So the United States is a settler state. Settler colonialism is a strain of colonization that is not organized around resource extraction or labor exploitation, resource extraction such as mining and labor exploitation such as chattel slavery, absolutely do occur within settler colonial context and are critical to settler colonial societies. But the principle objective of settler colonial projects is land. On that land, colonists envisioned building a new permanent reproductive and racially exclusive settler society. Indeed, settlers invade in order to stay and reproduce while working to remove, dominate, and ultimately replace indigenous communities– with a racially homogeneous and a sexally reproductive society. In other words, eliminating indigenous peoples and disappearing racialized outsiders as well as non-reproductive sexual deviants, is the basic thrust of social relations and institutional practices in settler societies such as the United States.

Now, the settler variant of conquest and colonization runs particularly strong in the American West. This racial fantasy of Anglo-American men leading nuclear families in an unending enterprise of settling, procreating, and dominating land, life, and society drove the claiming and the development of the region. Now, to do all this the settlers wage war with indigenous communities, adopted anti-miscegenation laws, attempted to ban black migration into the West as well as Chinese and Mexican immigration into the region, and more. And, what I found in the research is that they also invested in incarceration, spurring a phenomenal carceral boom, by broadly caging a caste of native land holders and racialized outsiders. Variously criminalized, policed, and caged as vagrants, as drunks, as hobos, as rebels, as illegal immigrants, and as illegitimate residents trespassing through a white settler society.

**TO DO:** Please carry the passage on settler colonialism and incarceration in the American West forward from its last sentence. The material that comes next has nothing to do with this work.

**EXTRACTED ENTRIES:**
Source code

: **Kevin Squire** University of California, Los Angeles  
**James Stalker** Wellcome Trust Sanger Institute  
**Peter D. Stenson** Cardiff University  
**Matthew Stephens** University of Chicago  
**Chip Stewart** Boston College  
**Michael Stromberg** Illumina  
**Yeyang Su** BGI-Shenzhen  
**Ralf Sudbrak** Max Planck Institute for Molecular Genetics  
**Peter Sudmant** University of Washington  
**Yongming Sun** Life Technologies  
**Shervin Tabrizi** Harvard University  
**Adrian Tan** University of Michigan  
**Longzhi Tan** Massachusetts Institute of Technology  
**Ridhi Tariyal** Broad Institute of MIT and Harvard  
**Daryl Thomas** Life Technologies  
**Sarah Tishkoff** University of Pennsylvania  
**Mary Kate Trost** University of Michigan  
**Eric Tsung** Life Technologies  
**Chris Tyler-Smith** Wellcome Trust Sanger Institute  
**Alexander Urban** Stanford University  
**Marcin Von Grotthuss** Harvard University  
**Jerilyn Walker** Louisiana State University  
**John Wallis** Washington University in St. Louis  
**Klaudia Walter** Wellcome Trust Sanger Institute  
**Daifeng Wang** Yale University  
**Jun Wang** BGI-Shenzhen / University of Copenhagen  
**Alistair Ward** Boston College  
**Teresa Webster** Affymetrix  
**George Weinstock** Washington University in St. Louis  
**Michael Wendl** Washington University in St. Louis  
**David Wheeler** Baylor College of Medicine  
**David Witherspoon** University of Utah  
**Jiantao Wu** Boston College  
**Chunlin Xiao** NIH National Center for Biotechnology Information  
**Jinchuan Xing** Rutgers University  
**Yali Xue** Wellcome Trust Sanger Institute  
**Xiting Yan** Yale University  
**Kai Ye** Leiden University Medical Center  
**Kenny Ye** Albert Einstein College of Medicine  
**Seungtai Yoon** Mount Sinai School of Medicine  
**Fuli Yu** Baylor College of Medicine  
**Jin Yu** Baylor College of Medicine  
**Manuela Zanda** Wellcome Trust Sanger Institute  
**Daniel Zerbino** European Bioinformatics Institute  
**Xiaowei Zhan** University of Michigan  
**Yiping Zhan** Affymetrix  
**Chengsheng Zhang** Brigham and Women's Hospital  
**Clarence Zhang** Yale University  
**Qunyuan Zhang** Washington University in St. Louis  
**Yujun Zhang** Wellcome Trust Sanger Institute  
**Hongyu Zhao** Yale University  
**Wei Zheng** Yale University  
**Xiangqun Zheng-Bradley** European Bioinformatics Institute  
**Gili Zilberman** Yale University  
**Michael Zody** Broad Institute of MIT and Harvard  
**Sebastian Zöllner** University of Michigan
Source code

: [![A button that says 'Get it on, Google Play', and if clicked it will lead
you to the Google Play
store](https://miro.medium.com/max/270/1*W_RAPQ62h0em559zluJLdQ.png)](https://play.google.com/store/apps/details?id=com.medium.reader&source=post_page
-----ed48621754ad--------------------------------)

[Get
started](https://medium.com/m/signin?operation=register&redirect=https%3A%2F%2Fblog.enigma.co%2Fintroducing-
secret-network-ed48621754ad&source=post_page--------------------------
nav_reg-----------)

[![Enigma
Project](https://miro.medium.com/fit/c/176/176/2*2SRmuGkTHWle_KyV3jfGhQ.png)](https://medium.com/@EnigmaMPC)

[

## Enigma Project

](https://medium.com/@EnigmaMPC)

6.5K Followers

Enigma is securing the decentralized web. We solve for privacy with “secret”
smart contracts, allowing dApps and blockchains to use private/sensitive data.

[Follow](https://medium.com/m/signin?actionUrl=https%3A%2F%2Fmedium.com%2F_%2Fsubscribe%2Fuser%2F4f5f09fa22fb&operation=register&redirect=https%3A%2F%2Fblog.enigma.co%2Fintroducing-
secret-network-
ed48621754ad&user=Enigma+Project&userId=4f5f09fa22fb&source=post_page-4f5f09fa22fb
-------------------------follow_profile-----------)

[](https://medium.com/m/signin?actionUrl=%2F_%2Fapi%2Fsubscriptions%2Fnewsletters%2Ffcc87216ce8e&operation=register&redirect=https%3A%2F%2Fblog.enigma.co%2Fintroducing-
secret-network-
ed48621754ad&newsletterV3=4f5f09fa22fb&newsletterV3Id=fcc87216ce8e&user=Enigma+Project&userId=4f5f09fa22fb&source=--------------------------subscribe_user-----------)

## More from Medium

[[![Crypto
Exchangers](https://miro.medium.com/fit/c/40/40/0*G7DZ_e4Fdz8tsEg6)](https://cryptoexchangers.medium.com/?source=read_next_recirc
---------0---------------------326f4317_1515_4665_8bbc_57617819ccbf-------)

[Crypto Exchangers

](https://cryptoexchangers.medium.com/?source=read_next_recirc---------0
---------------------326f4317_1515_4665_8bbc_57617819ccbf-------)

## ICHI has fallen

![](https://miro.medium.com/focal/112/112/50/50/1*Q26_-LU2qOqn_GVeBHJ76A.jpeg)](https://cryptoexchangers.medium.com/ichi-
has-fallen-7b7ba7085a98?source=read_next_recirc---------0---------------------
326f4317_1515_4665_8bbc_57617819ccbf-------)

**ANSWER:**
By the opening of the 20th century in fact the U.S. West was per-capita the epicenter of incarceration in the United States, and Los Angeles, where settlers were held bent on building what historian Kevin Starr calls “The Aryan City of the Sun”. The settlers slowly built one of the largest systems of human caging that we have ever known. Now, this system of human caging began by criminalizing and caging up the indigenous peoples of the region. In particular, U.S. settlers criminalized native landlessness and leisure, locking up anyone found with liquor and without work. It was an extraordinary project that not only removed native men from the streets and shackled them within an infested jail, but also branded native people as so called “drunks” and vagrants in a region their families had inhabited for millennia. When settlers sovereignty seemed secure, local jailing practices changed.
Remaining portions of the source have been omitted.